DIRECTIONS FOR THIS TASK: A single number is wanted: how many lines of the data below include the string "الأماكن"?

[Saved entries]

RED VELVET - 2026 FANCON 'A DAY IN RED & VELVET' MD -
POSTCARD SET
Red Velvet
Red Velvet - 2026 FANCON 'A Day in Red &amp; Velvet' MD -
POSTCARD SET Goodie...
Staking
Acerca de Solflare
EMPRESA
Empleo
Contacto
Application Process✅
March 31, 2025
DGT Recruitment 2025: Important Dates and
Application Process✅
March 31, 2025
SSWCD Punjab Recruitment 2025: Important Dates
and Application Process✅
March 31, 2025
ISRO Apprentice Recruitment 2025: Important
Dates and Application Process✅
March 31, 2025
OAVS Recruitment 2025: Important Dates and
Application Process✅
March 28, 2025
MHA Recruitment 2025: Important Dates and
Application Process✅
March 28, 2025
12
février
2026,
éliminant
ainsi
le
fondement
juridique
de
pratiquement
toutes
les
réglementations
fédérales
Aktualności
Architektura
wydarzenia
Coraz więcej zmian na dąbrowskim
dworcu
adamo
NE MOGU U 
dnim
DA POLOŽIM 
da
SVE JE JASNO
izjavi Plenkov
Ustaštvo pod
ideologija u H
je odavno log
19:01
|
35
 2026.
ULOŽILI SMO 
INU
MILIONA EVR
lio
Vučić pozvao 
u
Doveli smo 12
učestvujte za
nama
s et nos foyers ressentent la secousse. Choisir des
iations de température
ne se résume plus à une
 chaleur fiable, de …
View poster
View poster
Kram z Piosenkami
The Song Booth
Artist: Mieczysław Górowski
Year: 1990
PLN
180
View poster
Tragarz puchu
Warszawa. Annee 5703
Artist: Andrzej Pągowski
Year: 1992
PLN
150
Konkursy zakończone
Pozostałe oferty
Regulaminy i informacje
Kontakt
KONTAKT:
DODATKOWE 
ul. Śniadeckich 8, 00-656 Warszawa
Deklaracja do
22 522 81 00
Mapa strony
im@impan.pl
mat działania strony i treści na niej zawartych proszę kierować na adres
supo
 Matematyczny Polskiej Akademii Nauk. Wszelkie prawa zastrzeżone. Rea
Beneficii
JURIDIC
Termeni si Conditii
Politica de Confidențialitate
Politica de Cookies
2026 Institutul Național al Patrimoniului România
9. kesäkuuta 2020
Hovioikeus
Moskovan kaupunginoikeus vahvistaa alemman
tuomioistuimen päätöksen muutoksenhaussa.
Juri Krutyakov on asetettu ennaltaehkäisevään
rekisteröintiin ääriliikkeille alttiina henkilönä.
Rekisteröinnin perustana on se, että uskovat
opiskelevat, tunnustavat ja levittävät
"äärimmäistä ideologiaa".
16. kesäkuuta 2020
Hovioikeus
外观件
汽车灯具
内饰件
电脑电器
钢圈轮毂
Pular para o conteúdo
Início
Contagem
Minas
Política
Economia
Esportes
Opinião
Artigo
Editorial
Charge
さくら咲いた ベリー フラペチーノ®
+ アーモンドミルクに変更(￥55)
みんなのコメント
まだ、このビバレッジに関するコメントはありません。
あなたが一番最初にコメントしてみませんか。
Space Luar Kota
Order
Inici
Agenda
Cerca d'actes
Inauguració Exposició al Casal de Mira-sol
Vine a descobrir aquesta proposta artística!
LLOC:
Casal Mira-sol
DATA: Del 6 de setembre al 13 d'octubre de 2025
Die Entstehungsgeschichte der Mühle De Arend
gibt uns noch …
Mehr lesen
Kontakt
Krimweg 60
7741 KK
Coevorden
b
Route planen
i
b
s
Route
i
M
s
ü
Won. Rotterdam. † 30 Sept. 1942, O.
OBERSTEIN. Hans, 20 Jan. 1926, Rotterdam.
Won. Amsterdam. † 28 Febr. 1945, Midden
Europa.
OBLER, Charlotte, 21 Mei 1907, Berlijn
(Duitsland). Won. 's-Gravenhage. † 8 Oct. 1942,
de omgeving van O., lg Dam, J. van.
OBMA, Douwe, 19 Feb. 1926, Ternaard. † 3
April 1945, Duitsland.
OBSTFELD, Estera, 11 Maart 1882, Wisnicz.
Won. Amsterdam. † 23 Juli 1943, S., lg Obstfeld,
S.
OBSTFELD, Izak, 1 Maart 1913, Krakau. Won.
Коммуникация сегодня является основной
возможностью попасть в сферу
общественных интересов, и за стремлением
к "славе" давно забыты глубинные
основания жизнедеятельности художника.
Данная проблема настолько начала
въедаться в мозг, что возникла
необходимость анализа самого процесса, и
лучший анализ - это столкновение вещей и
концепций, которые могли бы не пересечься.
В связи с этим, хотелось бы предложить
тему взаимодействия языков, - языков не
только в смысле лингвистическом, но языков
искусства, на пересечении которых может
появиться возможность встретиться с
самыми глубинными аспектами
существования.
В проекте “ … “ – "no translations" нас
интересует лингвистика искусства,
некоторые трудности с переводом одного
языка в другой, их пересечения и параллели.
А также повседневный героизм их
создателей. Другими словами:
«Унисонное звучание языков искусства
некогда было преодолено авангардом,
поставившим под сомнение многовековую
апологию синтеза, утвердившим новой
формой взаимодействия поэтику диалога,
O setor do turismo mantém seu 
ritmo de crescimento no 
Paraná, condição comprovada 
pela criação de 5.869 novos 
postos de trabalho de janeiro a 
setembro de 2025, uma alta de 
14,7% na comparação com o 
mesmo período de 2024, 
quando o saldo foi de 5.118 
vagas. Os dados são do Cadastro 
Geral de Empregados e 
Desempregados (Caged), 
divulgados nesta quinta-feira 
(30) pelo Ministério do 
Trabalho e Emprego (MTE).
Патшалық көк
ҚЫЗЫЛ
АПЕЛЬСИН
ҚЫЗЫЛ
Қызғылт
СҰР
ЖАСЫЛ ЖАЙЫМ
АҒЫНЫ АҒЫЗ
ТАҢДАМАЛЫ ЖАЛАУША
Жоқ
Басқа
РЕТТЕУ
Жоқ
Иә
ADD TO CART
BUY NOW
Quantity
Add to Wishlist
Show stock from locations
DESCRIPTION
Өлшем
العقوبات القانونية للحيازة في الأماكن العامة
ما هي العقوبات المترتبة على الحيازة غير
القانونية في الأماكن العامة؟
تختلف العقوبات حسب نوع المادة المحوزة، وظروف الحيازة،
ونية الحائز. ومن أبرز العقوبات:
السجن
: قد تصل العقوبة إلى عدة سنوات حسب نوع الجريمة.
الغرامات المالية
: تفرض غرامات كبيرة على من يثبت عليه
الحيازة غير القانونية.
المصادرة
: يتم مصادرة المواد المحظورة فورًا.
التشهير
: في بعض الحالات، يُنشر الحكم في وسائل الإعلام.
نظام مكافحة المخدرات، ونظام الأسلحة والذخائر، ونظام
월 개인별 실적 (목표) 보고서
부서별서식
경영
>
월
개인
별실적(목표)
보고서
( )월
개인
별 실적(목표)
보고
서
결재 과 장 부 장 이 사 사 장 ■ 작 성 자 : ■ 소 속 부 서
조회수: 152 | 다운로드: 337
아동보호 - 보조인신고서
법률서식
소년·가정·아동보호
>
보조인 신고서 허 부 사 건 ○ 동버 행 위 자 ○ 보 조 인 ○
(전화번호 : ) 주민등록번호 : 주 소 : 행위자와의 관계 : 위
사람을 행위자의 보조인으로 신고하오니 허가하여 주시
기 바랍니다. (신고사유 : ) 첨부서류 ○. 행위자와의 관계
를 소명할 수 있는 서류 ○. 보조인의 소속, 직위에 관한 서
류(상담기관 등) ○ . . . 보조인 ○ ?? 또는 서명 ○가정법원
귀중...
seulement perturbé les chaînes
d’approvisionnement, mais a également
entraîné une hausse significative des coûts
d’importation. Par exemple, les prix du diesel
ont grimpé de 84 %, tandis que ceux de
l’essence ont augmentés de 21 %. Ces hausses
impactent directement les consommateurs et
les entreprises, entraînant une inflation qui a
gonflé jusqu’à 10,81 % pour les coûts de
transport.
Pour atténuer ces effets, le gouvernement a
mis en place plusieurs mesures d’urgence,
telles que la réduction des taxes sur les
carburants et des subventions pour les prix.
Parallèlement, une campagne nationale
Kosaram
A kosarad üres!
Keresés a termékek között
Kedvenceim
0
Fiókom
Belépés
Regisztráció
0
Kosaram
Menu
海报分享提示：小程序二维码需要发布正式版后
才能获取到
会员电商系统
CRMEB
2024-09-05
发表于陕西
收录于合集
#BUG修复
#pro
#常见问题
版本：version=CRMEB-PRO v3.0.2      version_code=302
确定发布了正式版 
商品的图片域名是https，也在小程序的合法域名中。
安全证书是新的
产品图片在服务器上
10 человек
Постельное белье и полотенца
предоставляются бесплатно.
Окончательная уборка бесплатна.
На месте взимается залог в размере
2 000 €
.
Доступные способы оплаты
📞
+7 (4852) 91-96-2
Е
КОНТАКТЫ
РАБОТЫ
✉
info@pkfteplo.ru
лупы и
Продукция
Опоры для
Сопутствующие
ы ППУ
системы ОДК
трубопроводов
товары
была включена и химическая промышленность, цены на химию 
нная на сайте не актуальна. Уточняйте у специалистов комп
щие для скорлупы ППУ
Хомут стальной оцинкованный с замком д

RESPONSE: 2